Brain Chemistry and Work Ethic

Dr. David Zald, Vanderbilt University – Brain Chemistry and Work Ethic
By Bradley Cornelius

In today’s Academic Minute, Dr. David Zald of Vanderbilt University reveals why some people are more willing to go the extra mile for a potential reward.

David Zald is an associate professor of psychology and psychiatry at Vanderbilt University and a fellow of the Vanderbilt Brain Institute. He is also director of the Affective Neuroscience Lab, a facility working to understand the neural and neuropharmacological systems involved in emotion and motivation, and the relationship of individual differences in these circuits to personality and psychopathology. He holds a Ph.D. from the University of Minnesota.

About Dr. Zald

Some people work harder than others. Some individuals are so motivated by potential rewards that they will expend effort even if the odds of success are low, while others take a more economical attitude towards expending energy. My lab became interested in the decision processes involved in expending energy in the context of depression, during which people are often unmotivated to work.

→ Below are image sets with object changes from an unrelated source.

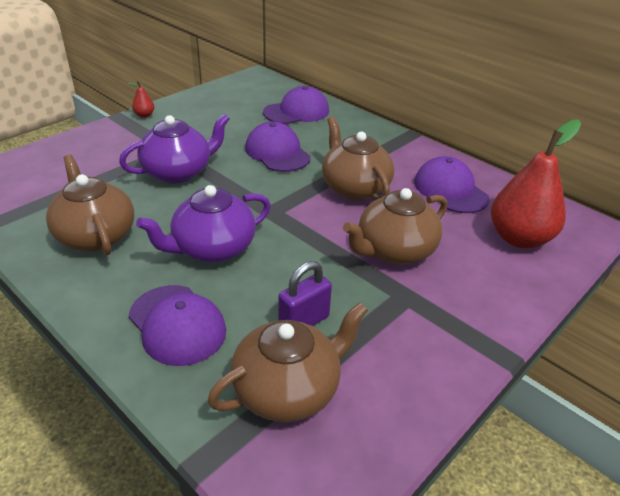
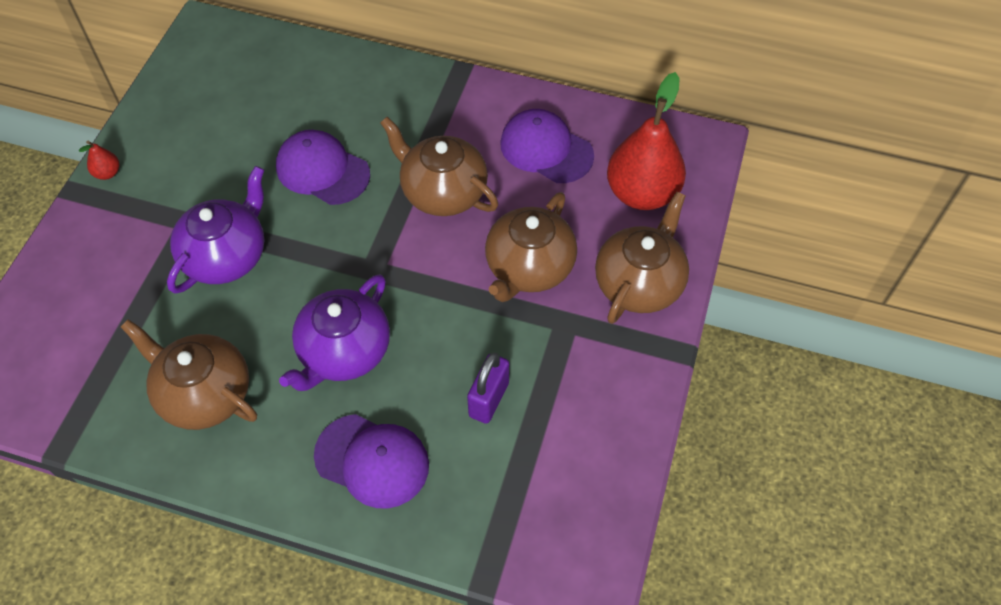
camera: 25 degrees left, 20 degrees up
(288, 390) = (515, 478): brown teapot -> brown teapot (639, 283)
(296, 112) = (301, 83): purple cap -> none

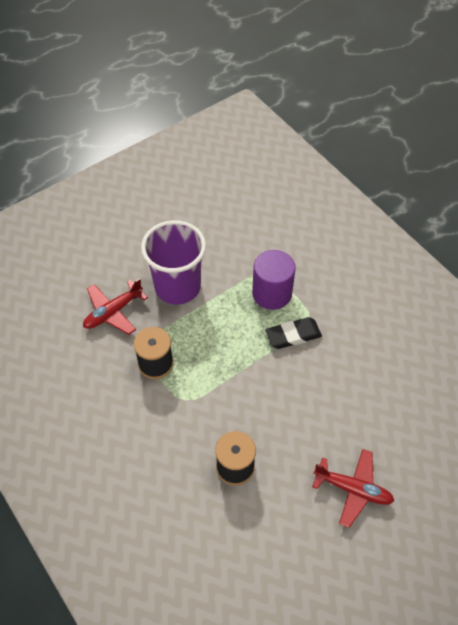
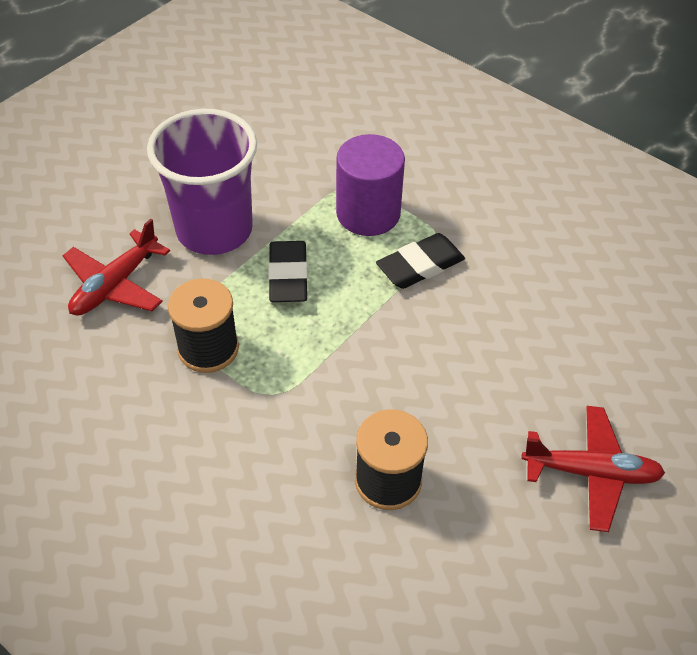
camera: 15 degrees left, 5 degrees down
(213, 326) = (288, 276): none -> black eraser

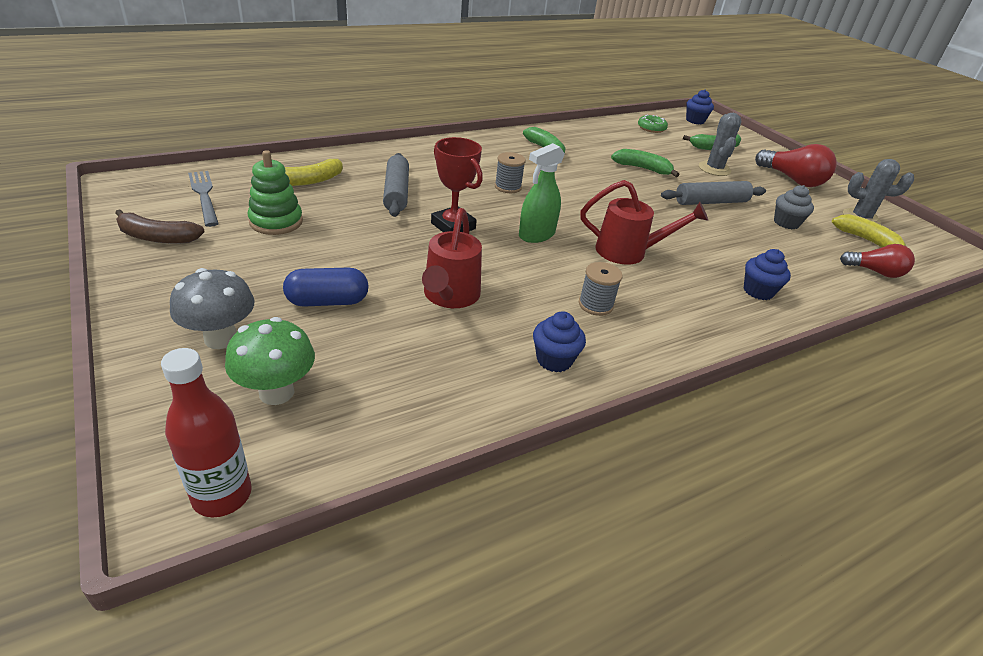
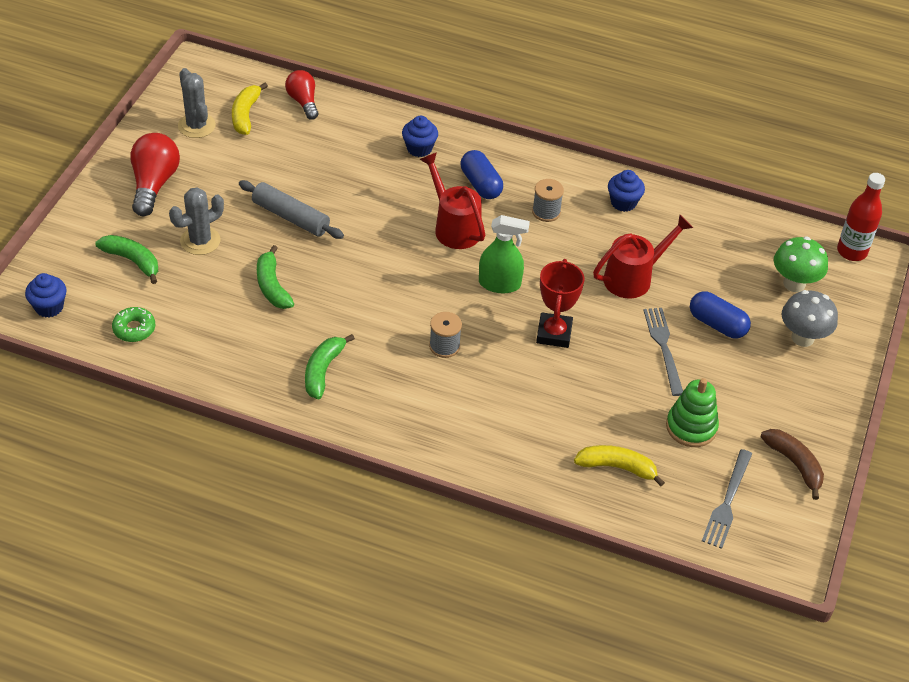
camera: 130 degrees left, 10 degrees up
(357, 259) = (663, 347): none -> grey fork
(396, 192) = (555, 402): grey rolling pin -> none
(673, 293) = (481, 184): none -> blue capsule
(786, 223) = (273, 164): grey cupcake -> none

We created a task called the Effort Expenditure for Rewards Task, or Effort for short, which measures how much individuals are willing to work for rewards. During each trial, participants must choose whether to do an easy task for a dollar or a hard task to get a larger amount of money. The amount of money for the high reward and the probability of receiving the reward changes on each trial. People naturally choose the hard task more frequently when it has substantially higher rewards than the easy task. Similarly people are more like to do the hard task when the probability of getting the reward increases.

We have been particularly interested in the impact of the neurotransmitter dopamine on decisions about effort. Studies in rats indicate that if you deplete dopamine, the rats decrease their willingness to work for food. In humans, we have found that if you cause someone to increase dopamine release, for instance by giving them amphetamine, they will select the harder task more often than if they are given a placebo, especially on trials in which the probability of getting rewarded is low.

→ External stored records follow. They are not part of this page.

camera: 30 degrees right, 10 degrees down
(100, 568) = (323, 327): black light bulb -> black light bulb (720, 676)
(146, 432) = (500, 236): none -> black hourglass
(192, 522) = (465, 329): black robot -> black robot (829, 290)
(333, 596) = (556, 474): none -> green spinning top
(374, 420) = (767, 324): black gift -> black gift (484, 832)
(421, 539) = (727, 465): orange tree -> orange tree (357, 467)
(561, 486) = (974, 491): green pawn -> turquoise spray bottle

Using positron emission tomography, which lets us safely measure levels of dopamine receptors and dopamine release in humans, we have recently found that individual differences in dopamine release in specific areas of the brain are predictive of people’s willingness to work for rewards on the Effort. Although we often think of the willingness to work as a moral virtue, these findings suggest that some of our differences in work ethic relate to basic features of neurochemistry.